When death becomes more natural than life we should have no obligation to sanctify a life that has been medically transformed into something alien, unnatural, and a continuing source of suffering.

When a terminally ill person's religious beliefs lead him to conclude that his life has become contrary to the purpose of his God or personal faith, he should have the religious freedom to sanctify good life by ending his life of medically induced degradation. He should not be bound by those who would impose on all others their contrary beliefs on how we should die, nor should we impose the redemptive nature of suffering on those who do not hold the same faith.

From ancient times physicians have compassionately helped their patients die when doing so was less harm than keeping them alive.

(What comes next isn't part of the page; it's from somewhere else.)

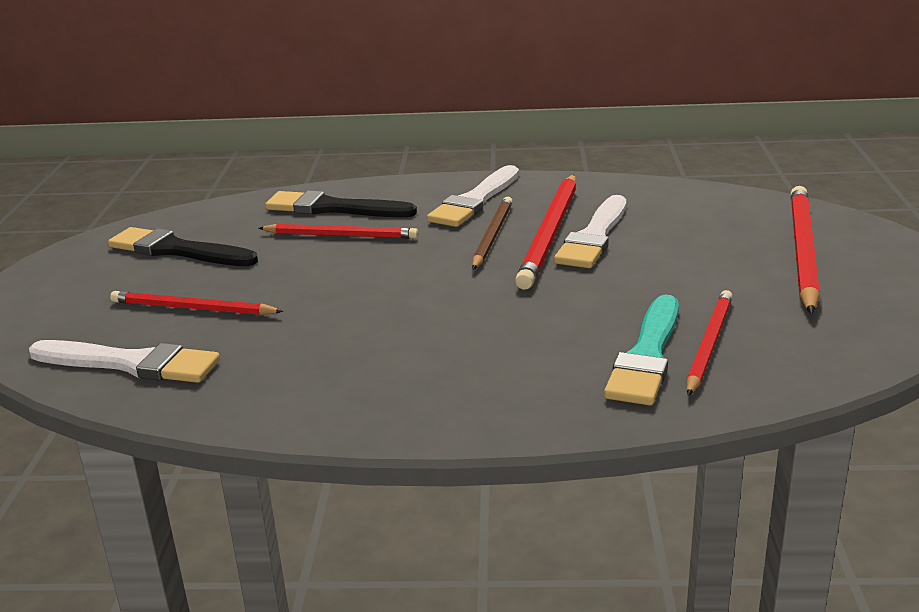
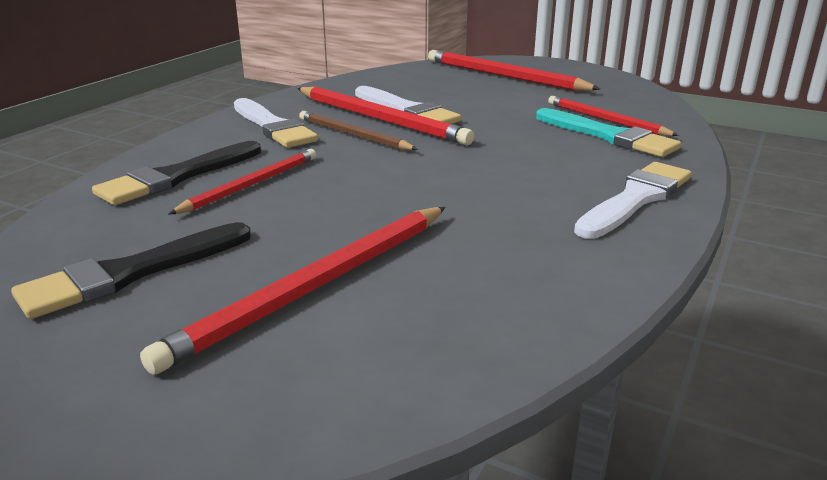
camera: 65 degrees left, 0 degrees up
white brush [29,340,220,383] -> white brush moved to [574,162,692,239]
red pencil [110,291,283,315] -> red pencil [140,207,445,375], size x1.60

Today, doctors help their patients die in a myriad of ways -- stopping life-sustaining treatments such as antibiotics or drugs to maintain blood pressure, withdrawing feeding tubes or mechanical respirators, and more active measures such as high doses of painkillers or sedatives. Most physicians have helped a patient die by one means or another, and although the Washington State Medical Society political leadership opposes Initiative 1000, the Death with Dignity initiative, more of its physicians approve of such a law than disapprove.

I-1000 recognizes the reality of how we die and gives decisions on lessening suffering to dying patients, not to government or the leadership of particular medical or religious organizations.

Tom Preston, M.D., lives in Seattle.